The last week in August we took a spontaneous trip with the Gottfredson's to just about the only sightseeing spot in our mission. It was an opportune time to see the rice fields during harvest time.
Banaue is the Eighth Wonder of the World. It is four hours and 150 km (90 miles) by car from Cauayan.
One half the travel is over mountainous roads. The area was settle in the second century bc. Rice terraces were likely developed beginning about 200 bc.
Houses one, two, three, and four stories high hang precariously over the steep mountain
sides around the rice paddies.
The natives first dug out the hillside creating an area that would be used for planting, growing and harvesting rice.
Then they built a wall with rocks creating a level area on the steep hillside. They hauled in gravel and filled the space to a depth of about one foot. They covered the gravel with clay to retain the water in the terrace. They brought in sand and soil where they could grow the rice. They brought in water to flood the terrace.
Rain fall is usually sufficient to keep the tender rice plants in water, but during February and March in some areas water is brought in from above to keep the rice plants watered. They plant the rice and wait for the harvest.

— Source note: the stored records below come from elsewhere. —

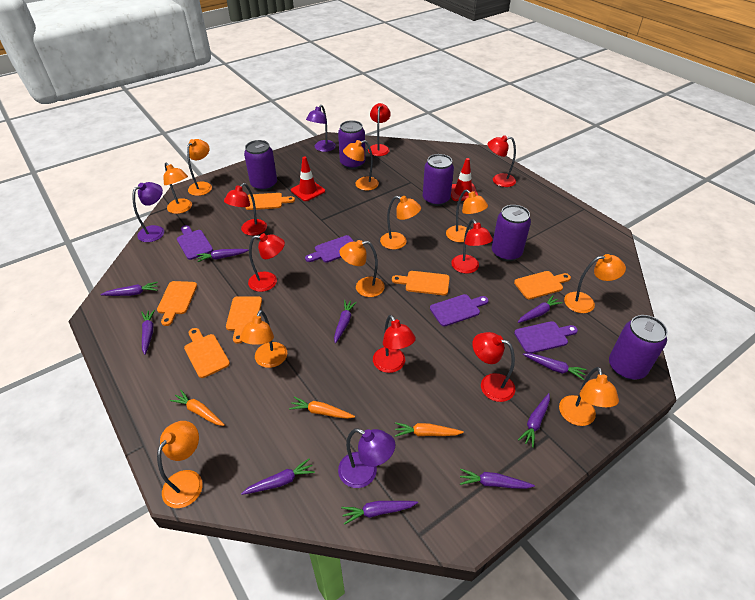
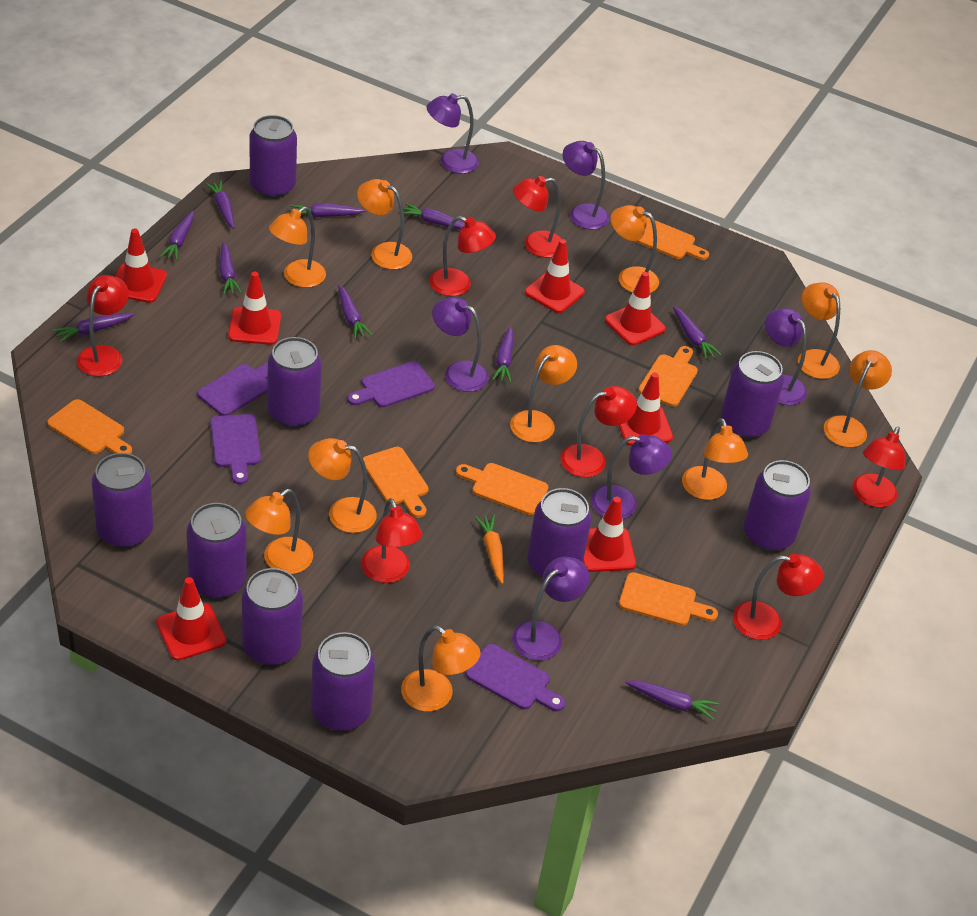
orange carrot: 3 -> 1
purple can: 5 -> 9
purple lamp: 3 -> 6
red traffic cone: 2 -> 7

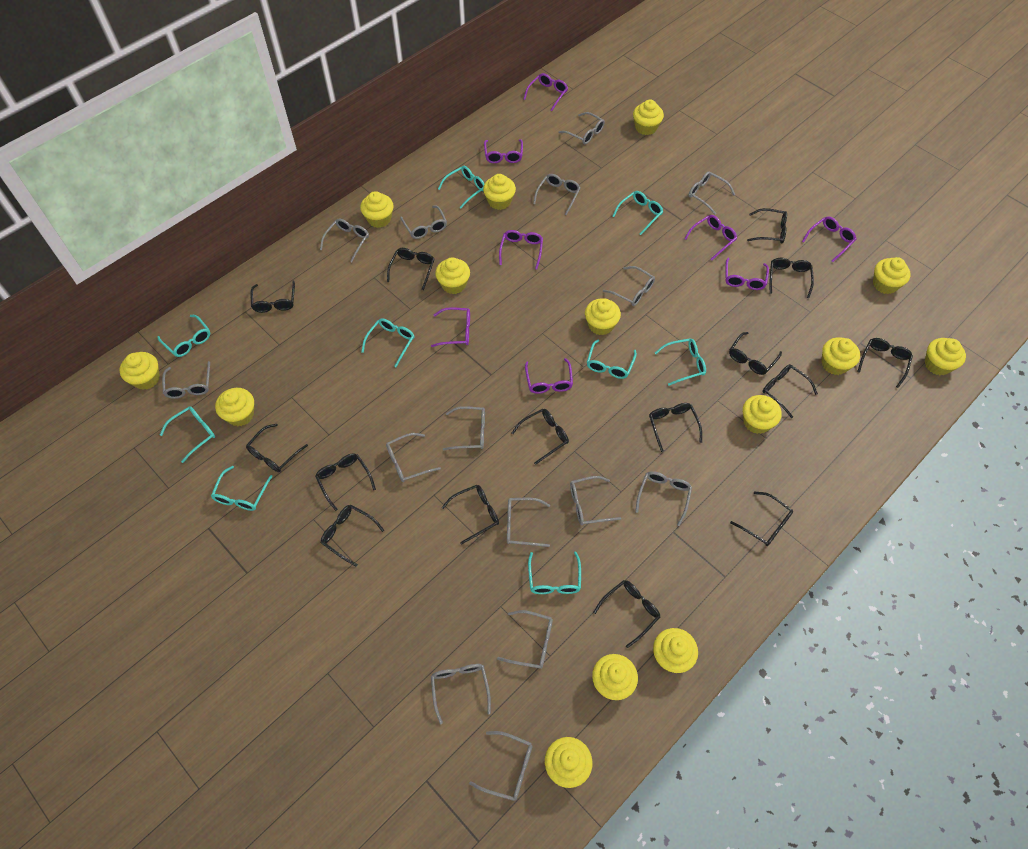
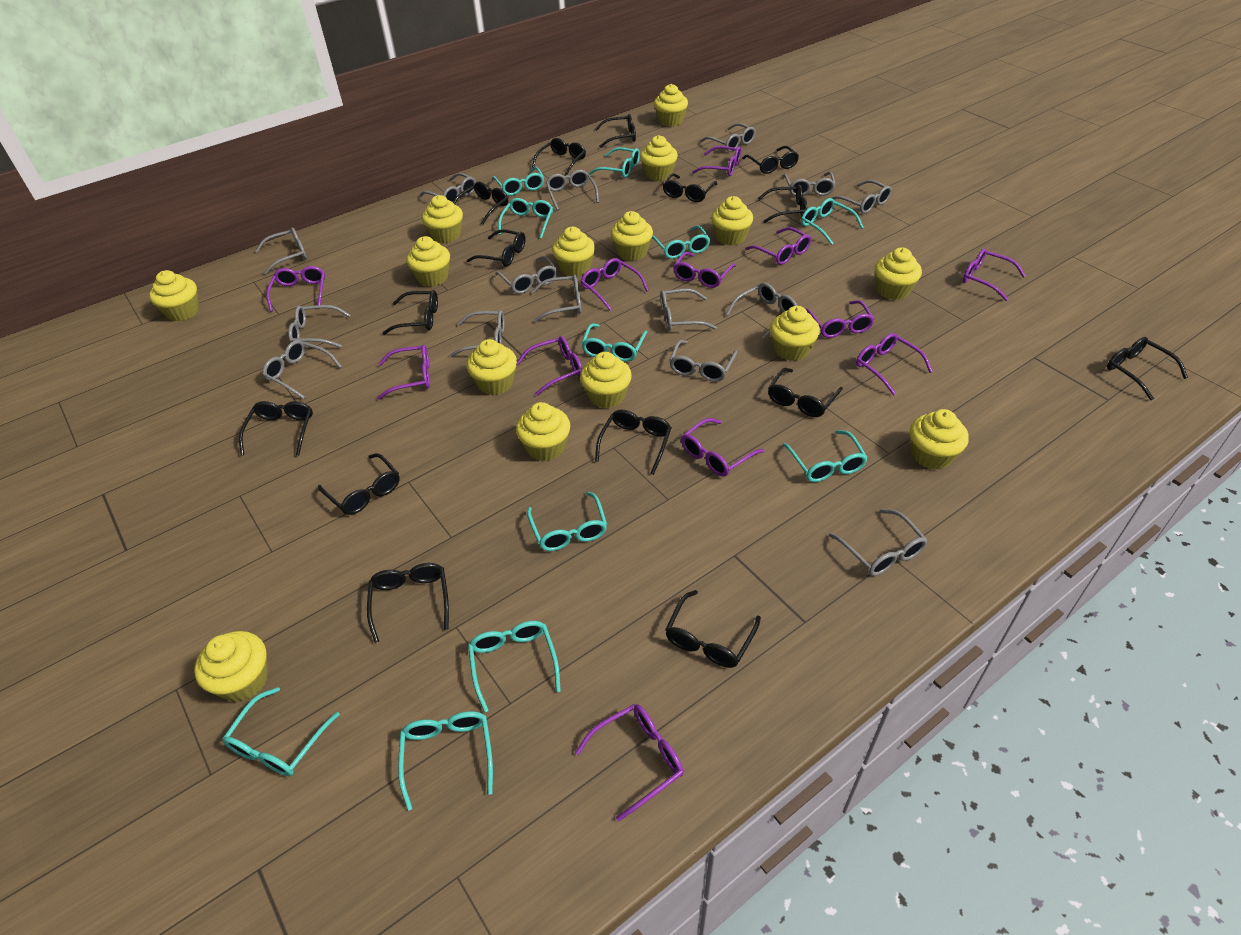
purple glasses: 8 -> 12
turquoise glasses: 9 -> 11
yellow cupcake: 14 -> 15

|Rice is harvested by hand and also carried out of the fields and villages like this up steep mountain trails!|
Each bundle of rice weighs about 10 lbs. so these boys are carrying 40 to 60 lbs. for 2 hours uphill.
|This is how they dry the harvested bundles of rice|
Here she is threshing using a basket. (check out the edge of her yard)
The pig is enjoying the process.
Elders Mills and Gottfredson wanted to hike to the village of Batad. We hired a jeepney for 2500 pesos ($60) for the day and the driver took us up to the saddle where the trail head was. We wondered why we did not drive our car until the cement road turned to dirt or more accurately a stream bed filled with rocks and holes. It was an experience we have never had with deep ruts, grinding gears, rocking and rolling, and all on a narrow road with steep drop offs! We wondered if we would live through it! Every once and a while there would be road work going on where bags of cement that had been hauled in one at a time were used to make cement in a small mixer, then make one more section of road.
Once we got to the saddle the jeepney driver parked to wait for us to hike. We were also watching the weather as we did not want to go down that road during a rainstorm!
|Here is Batad. Everyone walks in and out to shop, go to school, transport goods to sell. . .|
The men took off for their hike to Batad (about 2 hours) and then Elder Mills went an additional hour to the waterfall.
They noticed in Batad a medical clinic. It was closed.
The sign says:
Office: Monday - Friday
Immunizations: every 2nd Wed. of month
Pre-natal: every Wed
Home Visit: Every Fri./when the need arises
Some traditional natives still sleep above the ground by pulling up the ladder each night before going to sleep. It is a carryover from the days of war and vengeance. Head hunting, however, has ceased in the area.
We women decided to go down the trail at our leisure with no destination in mind. Here is a little waterfall we hiked to:
This is the one Elder Mills went so far to see. To get perspective, notice the little person in red down on the left!
While on the trail Sister Gottfredson and I stopped to rest. We met a man from Provo UT who is traveling the world! He saw our missionary tags and stopped to chat with some fellow Mormons. Later he spent some time hiking with our husbands.
It started to rain about 30 minutes before our husbands showed up back at the jeepney. We tried to laugh and joke to keep our minds off the gear grinding, bumping and jerking, and metal on rock sounds. A couple of young people jumped on the back for a free ride to town. Then we started inviting people to ride since we had already paid for the trip.
At one point the road had been washed out by the rain and they were doing repair work - the repairs were hand packing rocks against the side of the road. I'm not sure what the back hoe was doing but I wouldn't have wanted to be in it! Our jeepney drive asked us to walk to the other side as it wouldn't be safe for us to be in the jeepney as he drove it.
|that is our jeepney waiting until it was "safe" to drive|
This was later, back by our hotel. It was a small village you could walk down steep steps to visit. Here is a tiny lola (grandmother) in her house. They little boy ran over just as the picture snapped.
The baby goat is just a week old and was skipping around before settling in for lunch.
After a couple of days in this cool mountain paradise we decided we needed to come back another time or two before our mission ends.